Task goal.
Your task is to repeat all of the data exactly while excluding the pictures.

Data extracts.
↓↓↓

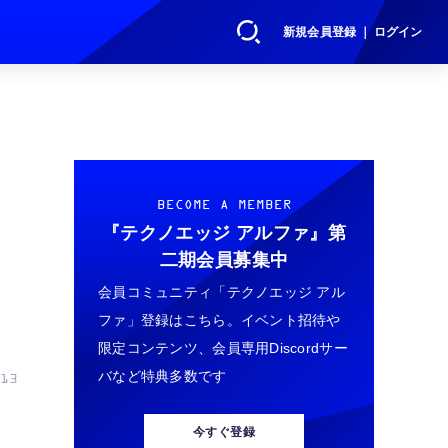
新規会員登録 ｜ ログイン
BECOME A MEMBER
『テクノエッジ アルファ』
第
二期会員募集中
会員コミュニティ「テクノエッジ アル
ファ」登録はこちら。イベント招待や
限定コンテンツ、会員専用Discordサー
バなど特典多数です
13
今すぐ登録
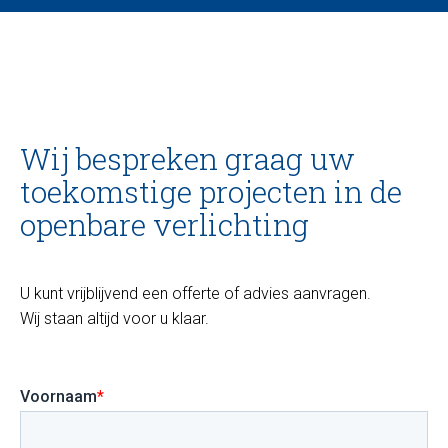
Wij bespreken graag uw
toekomstige projecten in de
openbare verlichting
U kunt vrijblijvend een offerte of advies aanvragen.
Wij staan altijd voor u klaar.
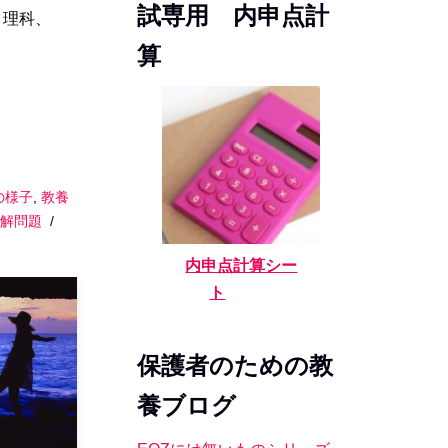
試専用 内申点計
、理科、
算
の様子
,
教養
解問題
内申点計算シー
ト
保護者のための教
養ブログ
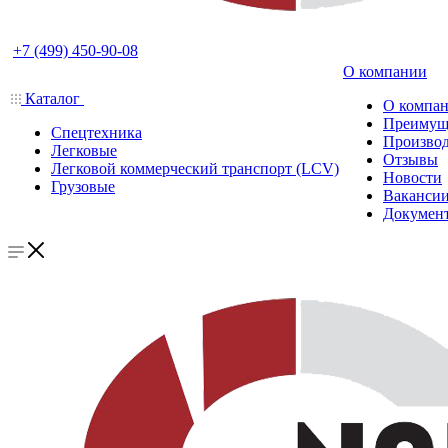
+7 (499) 450-90-08
О компании
Каталог
О компа
Преимущ
Спецтехника
Производ
Легковые
Отзывы
Легковой коммерческий транспорт (LCV)
Новости
Грузовые
Ваканси
Докумен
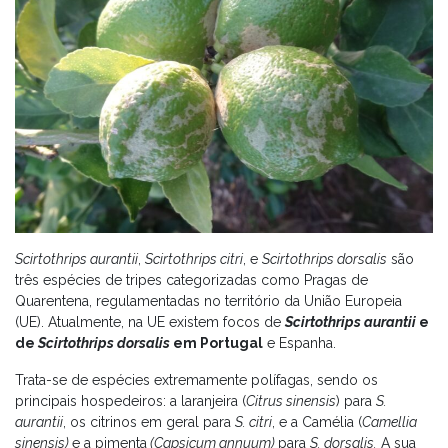
Scirtothrips aurantii
,
Scirtothrips citri
, e
Scirtothrips dorsalis
são
três espécies de tripes categorizadas como Pragas de
Quarentena, regulamentadas no território da União Europeia
(UE). Atualmente, na UE existem focos de
Scirtothrips aurantii
e
de
Scirtothrips dorsalis
em Portugal
e Espanha.
Trata-se de espécies extremamente polífagas, sendo os
principais hospedeiros: a laranjeira (
Citrus sinensis
) para
S.
aurantii
, os citrinos em geral para
S. citri
, e a Camélia (
Camellia
sinensis)
e a pimenta
(Capsicum annuum)
para
S. dorsalis.
A sua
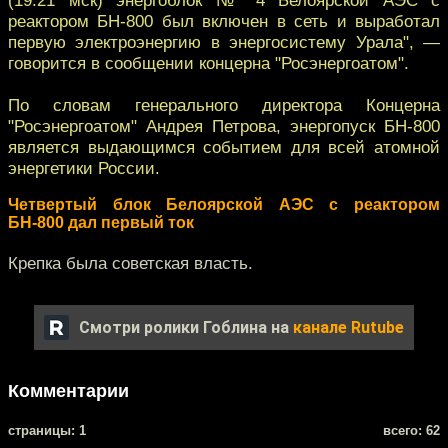
реактором БН-800 был включен в сеть и выработал
первую электроэнергию в энергосистему Урала", —
говорится в сообщении концерна "Росэнергоатом".
По словам генерального директора Концерна
"Росэнергоатом" Андрея Петрова, энергопуск БН-800
является выдающимся событием для всей атомной
энергетики России.
Четвертый блок Белоярской АЭС с реактором
БН-800 дал первый ток
Крепка была советская власть.
Смотри ролики Гоблина на
канале Rutube
Комментарии
cтраницы: 1
всего: 62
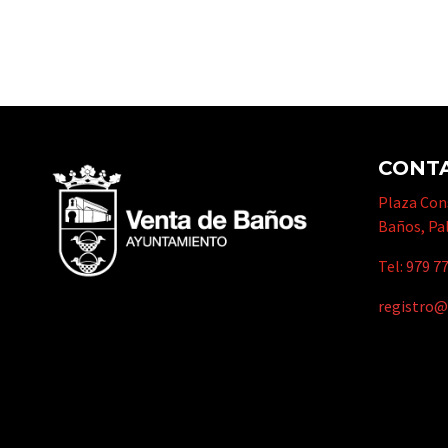
CONT
Plaza Cons
Baños, Pa
Tel:
979 77
registro@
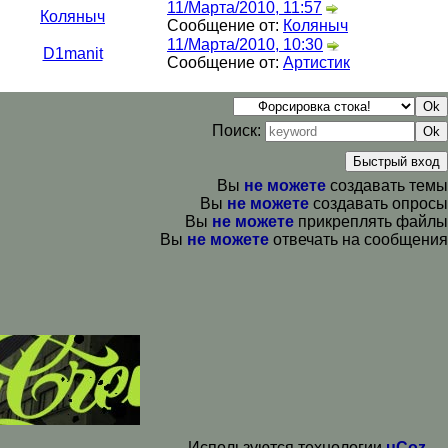
11/Марта/2010, 11:57
Коляныч
Сообщение от:
Коляныч
11/Марта/2010, 10:30
D1manit
Сообщение от:
Артистик
Поиск:
Вы
не можете
создавать темы
Вы
не можете
создавать опросы
Вы
не можете
прикреплять файлы
Вы
не можете
отвечать на сообщения
Используются технологии
uCoz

↑↑↑

Task answer.
新規会員登録 ｜ ログイン
BECOME A MEMBER
『テクノエッジ アルファ』
第
二期会員募集中
会員コミュニティ「テクノエッジ アル
ファ」登録はこちら。イベント招待や
限定コンテンツ、会員専用Discordサー
バなど特典多数です
13
今すぐ登録
Wij bespreken graag uw
toekomstige projecten in de
openbare verlichting
U kunt vrijblijvend een offerte of advies aanvragen.
Wij staan altijd voor u klaar.
試専用 内申点計
、理科、
算
の様子
,
教養
解問題
内申点計算シー
ト
保護者のための教
養ブログ
+7 (499) 450-90-08
О компании
Каталог
О компа
Преимущ
Спецтехника
Производ
Легковые
Отзывы
Легковой коммерческий транспорт (LCV)
Новости
Грузовые
Ваканси
Докумен
Scirtothrips aurantii
,
Scirtothrips citri
, e
Scirtothrips dorsalis
são
três espécies de tripes categorizadas como Pragas de
Quarentena, regulamentadas no território da União Europeia
(UE). Atualmente, na UE existem focos de
Scirtothrips aurantii
e
de
Scirtothrips dorsalis
em Portugal
e Espanha.
Trata-se de espécies extremamente polífagas, sendo os
principais hospedeiros: a laranjeira (
Citrus sinensis
) para
S.
aurantii
, os citrinos em geral para
S. citri
, e a Camélia (
Camellia
sinensis)
e a pimenta
(Capsicum annuum)
para
S. dorsalis.
A sua
реактором БН-800 был включен в сеть и выработал
первую электроэнергию в энергосистему Урала", —
говорится в сообщении концерна "Росэнергоатом".
По словам генерального директора Концерна
"Росэнергоатом" Андрея Петрова, энергопуск БН-800
является выдающимся событием для всей атомной
энергетики России.
Четвертый блок Белоярской АЭС с реактором
БН-800 дал первый ток
Крепка была советская власть.
Смотри ролики Гоблина на
канале Rutube
Комментарии
cтраницы: 1
всего: 62
CONT
Plaza Cons
Baños, Pa
Tel:
979 77
registro@
11/Марта/2010, 11:57
Коляныч
Сообщение от:
Коляныч
11/Марта/2010, 10:30
D1manit
Сообщение от:
Артистик
Поиск:
Вы
не можете
создавать темы
Вы
не можете
создавать опросы
Вы
не можете
прикреплять файлы
Вы
не можете
отвечать на сообщения
Используются технологии
uCoz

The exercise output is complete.